## [PROBLEM REQUIREMENTS]
Will you return, word for word, only the lines from the top of the data below down to and including the one with "942 232 20.39"?

## [Scene geometry reasoning data]
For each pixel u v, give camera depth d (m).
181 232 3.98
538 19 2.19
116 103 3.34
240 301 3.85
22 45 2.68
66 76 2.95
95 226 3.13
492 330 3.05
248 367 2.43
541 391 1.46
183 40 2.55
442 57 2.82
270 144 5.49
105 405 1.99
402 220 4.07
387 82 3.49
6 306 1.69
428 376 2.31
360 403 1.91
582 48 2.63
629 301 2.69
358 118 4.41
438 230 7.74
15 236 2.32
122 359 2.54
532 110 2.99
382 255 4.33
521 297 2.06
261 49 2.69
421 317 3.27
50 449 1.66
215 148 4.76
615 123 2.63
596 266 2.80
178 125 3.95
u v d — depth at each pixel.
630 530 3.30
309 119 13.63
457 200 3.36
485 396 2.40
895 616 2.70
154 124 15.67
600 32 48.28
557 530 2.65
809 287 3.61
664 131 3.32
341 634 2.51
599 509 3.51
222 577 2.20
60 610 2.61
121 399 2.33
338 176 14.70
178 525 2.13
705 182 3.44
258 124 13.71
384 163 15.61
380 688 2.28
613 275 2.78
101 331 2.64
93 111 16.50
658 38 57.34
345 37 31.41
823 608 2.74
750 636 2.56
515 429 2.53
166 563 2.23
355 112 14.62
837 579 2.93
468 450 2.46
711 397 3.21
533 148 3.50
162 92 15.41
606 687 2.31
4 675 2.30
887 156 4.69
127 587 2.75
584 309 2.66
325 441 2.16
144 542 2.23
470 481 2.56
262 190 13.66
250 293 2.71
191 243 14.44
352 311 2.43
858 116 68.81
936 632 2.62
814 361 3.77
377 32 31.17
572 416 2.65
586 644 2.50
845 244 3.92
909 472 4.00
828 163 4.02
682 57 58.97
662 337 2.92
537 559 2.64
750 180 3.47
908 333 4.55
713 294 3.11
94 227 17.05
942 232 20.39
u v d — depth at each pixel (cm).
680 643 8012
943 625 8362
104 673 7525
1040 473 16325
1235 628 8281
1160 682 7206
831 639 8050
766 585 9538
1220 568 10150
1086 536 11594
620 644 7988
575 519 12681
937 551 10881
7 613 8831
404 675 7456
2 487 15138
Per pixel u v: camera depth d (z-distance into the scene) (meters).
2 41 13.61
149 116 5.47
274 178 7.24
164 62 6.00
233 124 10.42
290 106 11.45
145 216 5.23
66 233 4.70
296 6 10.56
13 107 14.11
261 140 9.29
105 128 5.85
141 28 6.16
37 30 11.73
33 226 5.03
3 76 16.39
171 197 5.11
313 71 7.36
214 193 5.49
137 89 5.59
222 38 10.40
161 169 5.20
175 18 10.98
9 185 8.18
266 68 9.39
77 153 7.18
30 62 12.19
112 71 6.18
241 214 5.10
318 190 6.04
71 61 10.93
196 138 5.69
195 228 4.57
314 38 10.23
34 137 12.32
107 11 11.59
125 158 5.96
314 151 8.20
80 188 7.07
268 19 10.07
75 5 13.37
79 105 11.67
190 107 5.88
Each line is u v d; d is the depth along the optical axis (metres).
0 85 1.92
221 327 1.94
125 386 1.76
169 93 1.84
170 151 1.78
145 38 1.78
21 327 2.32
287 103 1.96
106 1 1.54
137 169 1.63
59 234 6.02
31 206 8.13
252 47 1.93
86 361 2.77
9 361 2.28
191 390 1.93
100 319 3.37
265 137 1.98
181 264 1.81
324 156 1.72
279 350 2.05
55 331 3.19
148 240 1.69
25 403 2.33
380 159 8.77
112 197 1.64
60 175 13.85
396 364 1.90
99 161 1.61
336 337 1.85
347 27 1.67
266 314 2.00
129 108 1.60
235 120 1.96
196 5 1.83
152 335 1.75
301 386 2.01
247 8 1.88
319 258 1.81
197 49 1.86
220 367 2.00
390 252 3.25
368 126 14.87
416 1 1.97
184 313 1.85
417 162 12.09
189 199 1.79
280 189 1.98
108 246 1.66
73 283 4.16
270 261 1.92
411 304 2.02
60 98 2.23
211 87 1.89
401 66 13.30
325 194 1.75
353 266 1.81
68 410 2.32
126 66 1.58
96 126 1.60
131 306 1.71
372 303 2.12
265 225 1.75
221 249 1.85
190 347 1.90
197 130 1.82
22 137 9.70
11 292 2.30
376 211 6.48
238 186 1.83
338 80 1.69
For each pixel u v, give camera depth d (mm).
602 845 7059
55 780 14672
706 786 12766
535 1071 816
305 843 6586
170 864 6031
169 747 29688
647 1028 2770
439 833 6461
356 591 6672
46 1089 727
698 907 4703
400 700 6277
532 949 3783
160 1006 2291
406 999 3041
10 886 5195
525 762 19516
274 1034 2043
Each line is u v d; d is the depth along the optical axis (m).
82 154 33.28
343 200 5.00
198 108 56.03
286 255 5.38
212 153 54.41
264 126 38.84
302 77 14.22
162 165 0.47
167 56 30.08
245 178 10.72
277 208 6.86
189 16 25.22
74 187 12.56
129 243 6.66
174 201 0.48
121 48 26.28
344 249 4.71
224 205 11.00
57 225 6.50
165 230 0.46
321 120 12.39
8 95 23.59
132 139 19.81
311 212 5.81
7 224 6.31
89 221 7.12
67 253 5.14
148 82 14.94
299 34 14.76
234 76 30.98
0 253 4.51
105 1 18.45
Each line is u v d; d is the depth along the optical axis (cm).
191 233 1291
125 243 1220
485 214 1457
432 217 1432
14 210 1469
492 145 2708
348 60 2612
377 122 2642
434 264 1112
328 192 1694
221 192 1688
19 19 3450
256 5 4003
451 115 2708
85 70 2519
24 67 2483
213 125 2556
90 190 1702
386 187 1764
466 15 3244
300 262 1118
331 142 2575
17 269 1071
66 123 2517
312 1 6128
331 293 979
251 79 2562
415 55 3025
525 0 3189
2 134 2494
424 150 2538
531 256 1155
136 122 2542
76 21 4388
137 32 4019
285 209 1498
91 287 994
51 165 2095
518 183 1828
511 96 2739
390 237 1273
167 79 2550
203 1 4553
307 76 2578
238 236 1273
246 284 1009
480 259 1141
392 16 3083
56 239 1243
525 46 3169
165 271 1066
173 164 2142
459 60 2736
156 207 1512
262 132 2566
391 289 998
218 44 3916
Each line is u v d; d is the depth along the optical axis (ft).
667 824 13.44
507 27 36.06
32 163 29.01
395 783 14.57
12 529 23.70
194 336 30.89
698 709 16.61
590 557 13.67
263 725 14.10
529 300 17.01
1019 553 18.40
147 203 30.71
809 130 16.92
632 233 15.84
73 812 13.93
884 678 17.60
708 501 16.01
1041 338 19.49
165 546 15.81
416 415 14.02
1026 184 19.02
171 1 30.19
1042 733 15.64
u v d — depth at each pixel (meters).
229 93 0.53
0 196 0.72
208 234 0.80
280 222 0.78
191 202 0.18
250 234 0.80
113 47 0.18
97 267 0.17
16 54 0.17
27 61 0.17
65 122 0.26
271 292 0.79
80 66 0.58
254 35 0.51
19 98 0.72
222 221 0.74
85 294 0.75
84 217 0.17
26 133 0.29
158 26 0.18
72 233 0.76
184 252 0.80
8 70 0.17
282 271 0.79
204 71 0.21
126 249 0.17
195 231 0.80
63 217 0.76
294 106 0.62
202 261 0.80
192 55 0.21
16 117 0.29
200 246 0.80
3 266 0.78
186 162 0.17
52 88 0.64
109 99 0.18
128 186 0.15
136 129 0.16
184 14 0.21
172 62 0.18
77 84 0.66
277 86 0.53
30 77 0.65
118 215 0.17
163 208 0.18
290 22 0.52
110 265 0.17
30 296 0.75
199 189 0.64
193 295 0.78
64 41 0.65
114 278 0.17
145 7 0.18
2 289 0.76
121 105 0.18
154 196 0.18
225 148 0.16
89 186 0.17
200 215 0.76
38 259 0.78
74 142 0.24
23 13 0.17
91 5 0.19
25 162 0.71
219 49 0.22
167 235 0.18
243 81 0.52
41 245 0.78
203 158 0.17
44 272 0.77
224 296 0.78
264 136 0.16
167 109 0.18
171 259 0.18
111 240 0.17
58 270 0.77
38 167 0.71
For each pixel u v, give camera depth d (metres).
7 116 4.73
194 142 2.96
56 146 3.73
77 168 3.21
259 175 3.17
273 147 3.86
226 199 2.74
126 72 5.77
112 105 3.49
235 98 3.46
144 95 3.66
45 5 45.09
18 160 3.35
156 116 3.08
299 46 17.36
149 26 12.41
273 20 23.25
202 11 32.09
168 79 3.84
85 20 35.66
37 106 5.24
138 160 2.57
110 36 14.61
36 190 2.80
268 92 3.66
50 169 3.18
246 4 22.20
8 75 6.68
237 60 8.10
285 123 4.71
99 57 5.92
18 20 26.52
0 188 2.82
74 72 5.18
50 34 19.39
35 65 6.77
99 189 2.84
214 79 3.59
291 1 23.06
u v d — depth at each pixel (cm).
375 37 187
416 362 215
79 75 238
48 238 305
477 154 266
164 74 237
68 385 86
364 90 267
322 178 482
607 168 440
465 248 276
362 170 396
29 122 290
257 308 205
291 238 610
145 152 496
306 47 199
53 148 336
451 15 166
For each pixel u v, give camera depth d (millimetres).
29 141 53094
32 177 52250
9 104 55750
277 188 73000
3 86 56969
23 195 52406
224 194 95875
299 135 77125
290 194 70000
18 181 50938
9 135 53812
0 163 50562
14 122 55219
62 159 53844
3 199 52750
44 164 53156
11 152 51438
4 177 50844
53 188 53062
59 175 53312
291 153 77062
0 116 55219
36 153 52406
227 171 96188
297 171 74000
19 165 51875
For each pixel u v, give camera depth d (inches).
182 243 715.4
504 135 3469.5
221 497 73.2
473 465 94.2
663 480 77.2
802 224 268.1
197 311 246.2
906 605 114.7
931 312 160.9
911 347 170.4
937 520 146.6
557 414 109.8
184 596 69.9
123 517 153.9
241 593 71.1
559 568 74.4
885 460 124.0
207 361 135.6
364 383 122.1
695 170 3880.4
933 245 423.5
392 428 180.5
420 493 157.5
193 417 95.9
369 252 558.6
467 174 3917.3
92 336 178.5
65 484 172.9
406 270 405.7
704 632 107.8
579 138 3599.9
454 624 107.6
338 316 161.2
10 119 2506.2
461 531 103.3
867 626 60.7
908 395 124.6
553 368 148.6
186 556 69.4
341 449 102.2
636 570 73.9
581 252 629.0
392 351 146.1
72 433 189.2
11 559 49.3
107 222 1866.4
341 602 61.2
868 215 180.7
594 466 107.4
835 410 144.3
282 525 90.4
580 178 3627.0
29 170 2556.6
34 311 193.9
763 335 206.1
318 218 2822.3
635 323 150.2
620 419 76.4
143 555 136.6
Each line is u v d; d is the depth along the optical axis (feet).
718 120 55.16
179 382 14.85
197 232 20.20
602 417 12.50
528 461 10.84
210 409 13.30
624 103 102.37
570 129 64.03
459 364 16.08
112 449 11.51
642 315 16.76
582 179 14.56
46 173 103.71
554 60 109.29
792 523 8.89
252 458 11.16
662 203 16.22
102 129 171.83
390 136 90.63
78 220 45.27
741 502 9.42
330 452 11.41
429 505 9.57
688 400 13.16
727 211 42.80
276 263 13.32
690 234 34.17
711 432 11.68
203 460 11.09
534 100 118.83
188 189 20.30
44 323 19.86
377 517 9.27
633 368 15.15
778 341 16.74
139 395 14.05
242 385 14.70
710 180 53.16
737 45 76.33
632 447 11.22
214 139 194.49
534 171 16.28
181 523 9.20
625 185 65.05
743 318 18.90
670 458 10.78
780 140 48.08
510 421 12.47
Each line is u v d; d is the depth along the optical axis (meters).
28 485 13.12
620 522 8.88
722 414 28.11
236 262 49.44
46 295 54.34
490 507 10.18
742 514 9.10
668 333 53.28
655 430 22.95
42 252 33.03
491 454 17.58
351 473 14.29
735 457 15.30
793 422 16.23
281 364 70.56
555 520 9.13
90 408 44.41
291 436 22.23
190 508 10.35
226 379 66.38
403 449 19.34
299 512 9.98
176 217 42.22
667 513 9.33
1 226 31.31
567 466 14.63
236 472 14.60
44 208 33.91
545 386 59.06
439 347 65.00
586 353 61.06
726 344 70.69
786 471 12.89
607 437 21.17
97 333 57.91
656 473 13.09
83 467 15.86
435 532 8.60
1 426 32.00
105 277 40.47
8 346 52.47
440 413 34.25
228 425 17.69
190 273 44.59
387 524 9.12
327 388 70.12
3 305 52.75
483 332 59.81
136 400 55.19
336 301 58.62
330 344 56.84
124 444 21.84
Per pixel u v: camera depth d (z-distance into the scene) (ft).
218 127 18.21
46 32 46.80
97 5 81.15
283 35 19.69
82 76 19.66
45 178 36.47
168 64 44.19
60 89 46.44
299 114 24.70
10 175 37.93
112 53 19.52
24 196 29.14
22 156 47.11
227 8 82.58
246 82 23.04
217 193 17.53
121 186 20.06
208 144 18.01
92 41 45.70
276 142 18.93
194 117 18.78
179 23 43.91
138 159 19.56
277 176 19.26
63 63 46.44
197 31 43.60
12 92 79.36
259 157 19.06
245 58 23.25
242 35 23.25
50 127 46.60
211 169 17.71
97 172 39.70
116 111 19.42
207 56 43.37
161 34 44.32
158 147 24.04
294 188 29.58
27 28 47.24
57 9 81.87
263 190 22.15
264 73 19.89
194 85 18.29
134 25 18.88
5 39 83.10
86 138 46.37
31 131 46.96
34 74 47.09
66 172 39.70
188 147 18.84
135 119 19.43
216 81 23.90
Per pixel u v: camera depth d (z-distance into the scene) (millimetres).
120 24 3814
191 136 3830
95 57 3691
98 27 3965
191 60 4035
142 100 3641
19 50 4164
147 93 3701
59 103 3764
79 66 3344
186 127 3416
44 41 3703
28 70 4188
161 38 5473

## [WRITTEN SOLUTION]
For each pixel u v, give camera depth d (m).
181 232 3.98
538 19 2.19
116 103 3.34
240 301 3.85
22 45 2.68
66 76 2.95
95 226 3.13
492 330 3.05
248 367 2.43
541 391 1.46
183 40 2.55
442 57 2.82
270 144 5.49
105 405 1.99
402 220 4.07
387 82 3.49
6 306 1.69
428 376 2.31
360 403 1.91
582 48 2.63
629 301 2.69
358 118 4.41
438 230 7.74
15 236 2.32
122 359 2.54
532 110 2.99
382 255 4.33
521 297 2.06
261 49 2.69
421 317 3.27
50 449 1.66
215 148 4.76
615 123 2.63
596 266 2.80
178 125 3.95
u v d — depth at each pixel.
630 530 3.30
309 119 13.63
457 200 3.36
485 396 2.40
895 616 2.70
154 124 15.67
600 32 48.28
557 530 2.65
809 287 3.61
664 131 3.32
341 634 2.51
599 509 3.51
222 577 2.20
60 610 2.61
121 399 2.33
338 176 14.70
178 525 2.13
705 182 3.44
258 124 13.71
384 163 15.61
380 688 2.28
613 275 2.78
101 331 2.64
93 111 16.50
658 38 57.34
345 37 31.41
823 608 2.74
750 636 2.56
515 429 2.53
166 563 2.23
355 112 14.62
837 579 2.93
468 450 2.46
711 397 3.21
533 148 3.50
162 92 15.41
606 687 2.31
4 675 2.30
887 156 4.69
127 587 2.75
584 309 2.66
325 441 2.16
144 542 2.23
470 481 2.56
262 190 13.66
250 293 2.71
191 243 14.44
352 311 2.43
858 116 68.81
936 632 2.62
814 361 3.77
377 32 31.17
572 416 2.65
586 644 2.50
845 244 3.92
909 472 4.00
828 163 4.02
682 57 58.97
662 337 2.92
537 559 2.64
750 180 3.47
908 333 4.55
713 294 3.11
94 227 17.05
942 232 20.39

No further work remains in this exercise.